Web2 platforms’ attempt was a failure. A platform promises you a service, and you give it your data and money, but there is no carrier of equivalent legal force between you. Platforms can change their “user agreements” at will, exploit legal gray areas to evade regulation, and even move their servers overseas to escape constraints entirely. When a platform vanishes and your funds and data are lost, you realize just how fragile that so-called “trust” was.
The decentralized technology of Web3 offers us a glimmer of hope for rebuilding the “contract.” Its core idea is no longer to rely on a centralized “judge,” but to make the process of promising and fulfilling as visible to all as if it were engraved on a stone tablet. This is the starting point of the Third Way.
The Law of the New Continent: A Trust Ecosystem Borne by “Digital Identity” Link to heading
The Third Way aims to construct an entirely new trust ecosystem. In this ecosystem:
- Your Promises, Seen by the World: Whether it’s a merchant promising “tenfold compensation for fakes” or a user committing to an appointment, these promises will be recorded on a public, immutable ledger.

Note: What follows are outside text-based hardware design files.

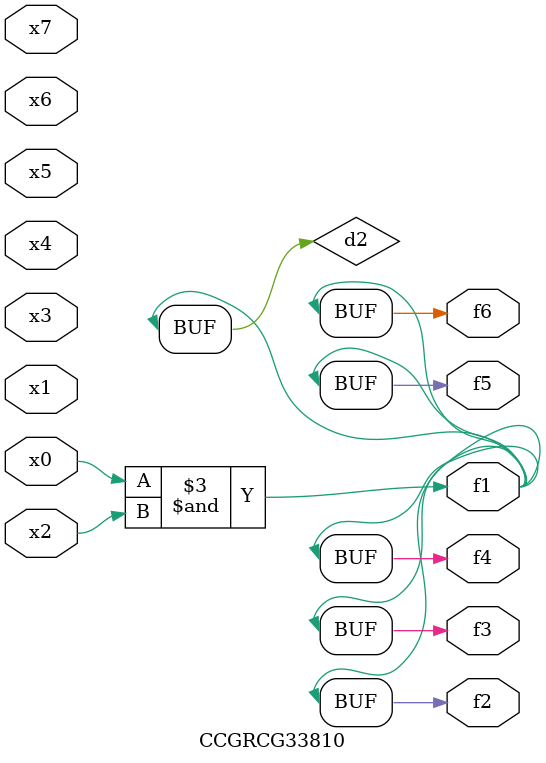
<source format=v>
module CCGRCG33810(
	input x0, x1, x2, x3, x4, x5, x6, x7,
	output f1, f2, f3, f4, f5, f6
);

	wire d1, d2;

	nor (d1, x3, x6);
	and (d2, x0, x2);
	assign f1 = d2;
	assign f2 = d2;
	assign f3 = d2;
	assign f4 = d2;
	assign f5 = d2;
	assign f6 = d2;
endmodule

</source>
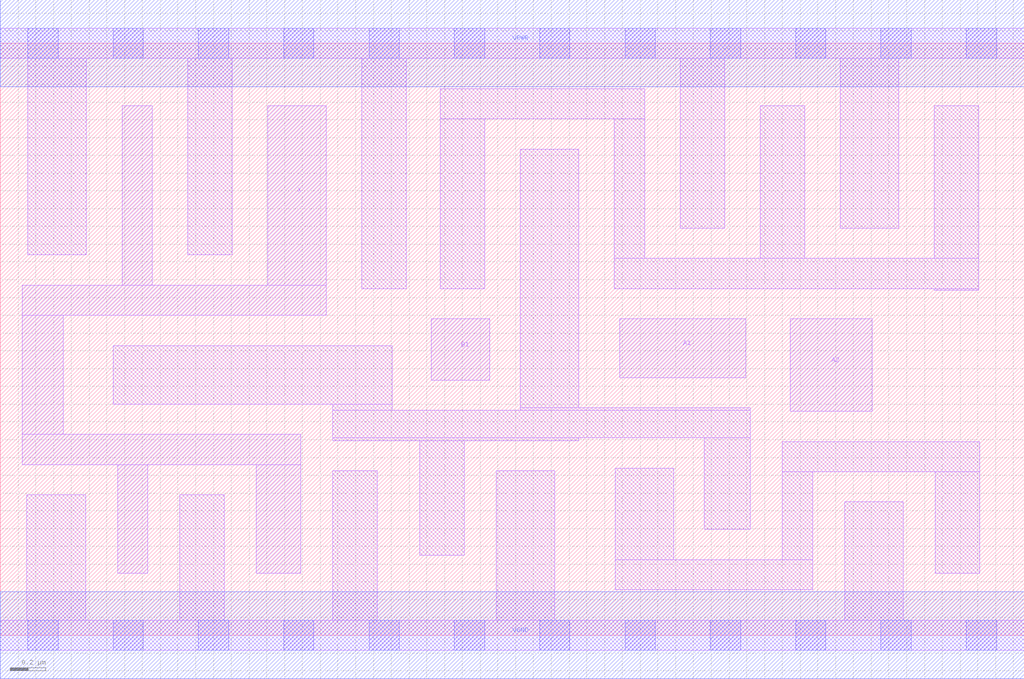
<source format=lef>
# Copyright 2020 The SkyWater PDK Authors
#
# Licensed under the Apache License, Version 2.0 (the "License");
# you may not use this file except in compliance with the License.
# You may obtain a copy of the License at
#
#     https://www.apache.org/licenses/LICENSE-2.0
#
# Unless required by applicable law or agreed to in writing, software
# distributed under the License is distributed on an "AS IS" BASIS,
# WITHOUT WARRANTIES OR CONDITIONS OF ANY KIND, either express or implied.
# See the License for the specific language governing permissions and
# limitations under the License.
#
# SPDX-License-Identifier: Apache-2.0

VERSION 5.7 ;
  NOWIREEXTENSIONATPIN ON ;
  DIVIDERCHAR "/" ;
  BUSBITCHARS "[]" ;
UNITS
  DATABASE MICRONS 200 ;
END UNITS
MACRO sky130_fd_sc_ms__a21o_4
  CLASS CORE ;
  FOREIGN sky130_fd_sc_ms__a21o_4 ;
  ORIGIN  0.000000  0.000000 ;
  SIZE  5.760000 BY  3.330000 ;
  SYMMETRY X Y ;
  SITE unit ;
  PIN A1
    ANTENNAGATEAREA  0.552000 ;
    DIRECTION INPUT ;
    USE SIGNAL ;
    PORT
      LAYER li1 ;
        RECT 3.485000 1.450000 4.195000 1.780000 ;
    END
  END A1
  PIN A2
    ANTENNAGATEAREA  0.552000 ;
    DIRECTION INPUT ;
    USE SIGNAL ;
    PORT
      LAYER li1 ;
        RECT 4.445000 1.260000 4.905000 1.780000 ;
    END
  END A2
  PIN B1
    ANTENNAGATEAREA  0.552000 ;
    DIRECTION INPUT ;
    USE SIGNAL ;
    PORT
      LAYER li1 ;
        RECT 2.425000 1.435000 2.755000 1.780000 ;
    END
  END B1
  PIN X
    ANTENNADIFFAREA  1.019200 ;
    DIRECTION OUTPUT ;
    USE SIGNAL ;
    PORT
      LAYER li1 ;
        RECT 0.125000 0.960000 1.690000 1.130000 ;
        RECT 0.125000 1.130000 0.355000 1.800000 ;
        RECT 0.125000 1.800000 1.835000 1.970000 ;
        RECT 0.660000 0.350000 0.830000 0.960000 ;
        RECT 0.685000 1.970000 0.855000 2.980000 ;
        RECT 1.440000 0.350000 1.690000 0.960000 ;
        RECT 1.505000 1.970000 1.835000 2.980000 ;
    END
  END X
  PIN VGND
    DIRECTION INOUT ;
    USE GROUND ;
    PORT
      LAYER met1 ;
        RECT 0.000000 -0.245000 5.760000 0.245000 ;
    END
  END VGND
  PIN VPWR
    DIRECTION INOUT ;
    USE POWER ;
    PORT
      LAYER met1 ;
        RECT 0.000000 3.085000 5.760000 3.575000 ;
    END
  END VPWR
  OBS
    LAYER li1 ;
      RECT 0.000000 -0.085000 5.760000 0.085000 ;
      RECT 0.000000  3.245000 5.760000 3.415000 ;
      RECT 0.150000  0.085000 0.480000 0.790000 ;
      RECT 0.155000  2.140000 0.485000 3.245000 ;
      RECT 0.635000  1.300000 2.205000 1.630000 ;
      RECT 1.010000  0.085000 1.260000 0.790000 ;
      RECT 1.055000  2.140000 1.305000 3.245000 ;
      RECT 1.870000  0.085000 2.120000 0.925000 ;
      RECT 1.870000  1.095000 3.255000 1.110000 ;
      RECT 1.870000  1.110000 4.220000 1.265000 ;
      RECT 1.870000  1.265000 2.205000 1.300000 ;
      RECT 2.035000  1.950000 2.285000 3.245000 ;
      RECT 2.360000  0.450000 2.610000 1.095000 ;
      RECT 2.475000  1.950000 2.725000 2.905000 ;
      RECT 2.475000  2.905000 3.625000 3.075000 ;
      RECT 2.790000  0.085000 3.120000 0.925000 ;
      RECT 2.925000  1.265000 4.220000 1.280000 ;
      RECT 2.925000  1.280000 3.255000 2.735000 ;
      RECT 3.455000  1.950000 5.505000 2.120000 ;
      RECT 3.455000  2.120000 3.625000 2.905000 ;
      RECT 3.460000  0.255000 4.570000 0.425000 ;
      RECT 3.460000  0.425000 3.790000 0.940000 ;
      RECT 3.825000  2.290000 4.075000 3.245000 ;
      RECT 3.960000  0.595000 4.220000 1.110000 ;
      RECT 4.275000  2.120000 4.525000 2.980000 ;
      RECT 4.400000  0.425000 4.570000 0.920000 ;
      RECT 4.400000  0.920000 5.510000 1.090000 ;
      RECT 4.725000  2.290000 5.055000 3.245000 ;
      RECT 4.750000  0.085000 5.080000 0.750000 ;
      RECT 5.255000  1.940000 5.505000 1.950000 ;
      RECT 5.255000  2.120000 5.505000 2.980000 ;
      RECT 5.260000  0.350000 5.510000 0.920000 ;
    LAYER mcon ;
      RECT 0.155000 -0.085000 0.325000 0.085000 ;
      RECT 0.155000  3.245000 0.325000 3.415000 ;
      RECT 0.635000 -0.085000 0.805000 0.085000 ;
      RECT 0.635000  3.245000 0.805000 3.415000 ;
      RECT 1.115000 -0.085000 1.285000 0.085000 ;
      RECT 1.115000  3.245000 1.285000 3.415000 ;
      RECT 1.595000 -0.085000 1.765000 0.085000 ;
      RECT 1.595000  3.245000 1.765000 3.415000 ;
      RECT 2.075000 -0.085000 2.245000 0.085000 ;
      RECT 2.075000  3.245000 2.245000 3.415000 ;
      RECT 2.555000 -0.085000 2.725000 0.085000 ;
      RECT 2.555000  3.245000 2.725000 3.415000 ;
      RECT 3.035000 -0.085000 3.205000 0.085000 ;
      RECT 3.035000  3.245000 3.205000 3.415000 ;
      RECT 3.515000 -0.085000 3.685000 0.085000 ;
      RECT 3.515000  3.245000 3.685000 3.415000 ;
      RECT 3.995000 -0.085000 4.165000 0.085000 ;
      RECT 3.995000  3.245000 4.165000 3.415000 ;
      RECT 4.475000 -0.085000 4.645000 0.085000 ;
      RECT 4.475000  3.245000 4.645000 3.415000 ;
      RECT 4.955000 -0.085000 5.125000 0.085000 ;
      RECT 4.955000  3.245000 5.125000 3.415000 ;
      RECT 5.435000 -0.085000 5.605000 0.085000 ;
      RECT 5.435000  3.245000 5.605000 3.415000 ;
  END
END sky130_fd_sc_ms__a21o_4
END LIBRARY

</source>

- Your Fulfillment, Crowning Your Credit: Every time you honor a commitment, the system will precisely capture it, accumulating your “credit score.” Conversely, every breach will also leave an indelible record.
- Your Contributions, Forged into Reputation: Every beneficial act you perform for the ecosystem that goes beyond the contract itself—whether writing a high-quality review or participating in community governance—will earn you “reputation,” further amplifying your influence.
Within this flywheel effect, the credit and reputation of the trustworthy and contributors will grow ever higher, granting them more opportunities. The untrustworthy, meanwhile, will be naturally marginalized by the ecosystem, or even temporarily expelled.
And the carrier for all of this is each person’s “digital identity.” This digital identity is no longer a “sock puppet” you use on different platforms, but your sole, non-transferable “digital passport” in the entire digital world. It is bound to all your promises, fulfillments, contributions, and reputation. Once this “passport” is revoked due to a serious breach of trust, you must, much like having a driver’s license revoked in the real world, complete a series of rigorous restoration and assessment processes to even have a chance to start over—and such chances are few.
The Ultimate Vision: A Planetary Consensus Towards Goodness Link to heading
Imagine what the world would become if everyone’s digital identity were built upon this transparent, verifiable system of trust. The cost of deception and breach of contract would become unprecedentedly high. To earn the trust of others and build their own credit scores, everyone would be more inclined to choose integrity and honor their commitments. The path to higher reputation would no longer be through speculation or exploiting information asymmetry, but through genuine value creation—be it through green, low-carbon environmental actions, altruistic community contributions, or rigorous academic exploration.
This will form a planetary consensus for all: trust is the most valuable asset of the digital age, and the only way to accumulate it is to continuously act for the good.
This is the ultimate purpose for which we forge the Third Way. In the articles to follow, we will elaborate on how we deconstruct the essence of trust from a philosophical level, how we design a fair mechanism that separates credit from rights, and what kind of technical cornerstones we use to ensure it all comes to fruition.